Collected data
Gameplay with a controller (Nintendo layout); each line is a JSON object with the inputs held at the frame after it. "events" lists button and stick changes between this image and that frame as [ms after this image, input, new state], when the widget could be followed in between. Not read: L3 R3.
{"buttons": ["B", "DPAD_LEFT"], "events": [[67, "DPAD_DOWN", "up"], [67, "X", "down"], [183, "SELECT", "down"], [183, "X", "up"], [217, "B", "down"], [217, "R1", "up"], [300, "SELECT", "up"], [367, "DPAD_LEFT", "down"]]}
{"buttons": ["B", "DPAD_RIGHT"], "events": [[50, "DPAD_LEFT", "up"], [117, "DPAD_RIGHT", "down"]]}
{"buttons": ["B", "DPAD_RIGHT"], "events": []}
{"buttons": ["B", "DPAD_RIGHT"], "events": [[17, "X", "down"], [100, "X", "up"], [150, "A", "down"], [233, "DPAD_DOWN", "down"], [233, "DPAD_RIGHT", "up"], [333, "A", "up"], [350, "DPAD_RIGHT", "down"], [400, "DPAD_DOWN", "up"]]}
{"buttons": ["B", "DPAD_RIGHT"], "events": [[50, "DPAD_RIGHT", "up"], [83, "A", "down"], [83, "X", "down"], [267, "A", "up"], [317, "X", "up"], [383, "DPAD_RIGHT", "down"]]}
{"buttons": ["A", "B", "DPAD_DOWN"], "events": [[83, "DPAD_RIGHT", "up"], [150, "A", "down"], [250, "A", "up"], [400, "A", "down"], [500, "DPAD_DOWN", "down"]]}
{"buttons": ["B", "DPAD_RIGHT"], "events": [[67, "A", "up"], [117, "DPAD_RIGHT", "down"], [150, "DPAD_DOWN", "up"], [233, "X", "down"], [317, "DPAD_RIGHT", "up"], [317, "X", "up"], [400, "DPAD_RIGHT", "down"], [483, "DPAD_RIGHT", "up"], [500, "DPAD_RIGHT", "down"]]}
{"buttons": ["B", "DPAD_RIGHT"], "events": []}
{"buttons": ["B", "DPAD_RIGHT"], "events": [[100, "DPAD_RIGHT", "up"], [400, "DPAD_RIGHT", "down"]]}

» Task to complete
Please copy the data in full, character for character.

» Solution
Gameplay with a controller (Nintendo layout); each line is a JSON object with the inputs held at the frame after it. "events" lists button and stick changes between this image and that frame as [ms after this image, input, new state], when the widget could be followed in between. Not read: L3 R3.
{"buttons": ["B", "DPAD_LEFT"], "events": [[67, "DPAD_DOWN", "up"], [67, "X", "down"], [183, "SELECT", "down"], [183, "X", "up"], [217, "B", "down"], [217, "R1", "up"], [300, "SELECT", "up"], [367, "DPAD_LEFT", "down"]]}
{"buttons": ["B", "DPAD_RIGHT"], "events": [[50, "DPAD_LEFT", "up"], [117, "DPAD_RIGHT", "down"]]}
{"buttons": ["B", "DPAD_RIGHT"], "events": []}
{"buttons": ["B", "DPAD_RIGHT"], "events": [[17, "X", "down"], [100, "X", "up"], [150, "A", "down"], [233, "DPAD_DOWN", "down"], [233, "DPAD_RIGHT", "up"], [333, "A", "up"], [350, "DPAD_RIGHT", "down"], [400, "DPAD_DOWN", "up"]]}
{"buttons": ["B", "DPAD_RIGHT"], "events": [[50, "DPAD_RIGHT", "up"], [83, "A", "down"], [83, "X", "down"], [267, "A", "up"], [317, "X", "up"], [383, "DPAD_RIGHT", "down"]]}
{"buttons": ["A", "B", "DPAD_DOWN"], "events": [[83, "DPAD_RIGHT", "up"], [150, "A", "down"], [250, "A", "up"], [400, "A", "down"], [500, "DPAD_DOWN", "down"]]}
{"buttons": ["B", "DPAD_RIGHT"], "events": [[67, "A", "up"], [117, "DPAD_RIGHT", "down"], [150, "DPAD_DOWN", "up"], [233, "X", "down"], [317, "DPAD_RIGHT", "up"], [317, "X", "up"], [400, "DPAD_RIGHT", "down"], [483, "DPAD_RIGHT", "up"], [500, "DPAD_RIGHT", "down"]]}
{"buttons": ["B", "DPAD_RIGHT"], "events": []}
{"buttons": ["B", "DPAD_RIGHT"], "events": [[100, "DPAD_RIGHT", "up"], [400, "DPAD_RIGHT", "down"]]}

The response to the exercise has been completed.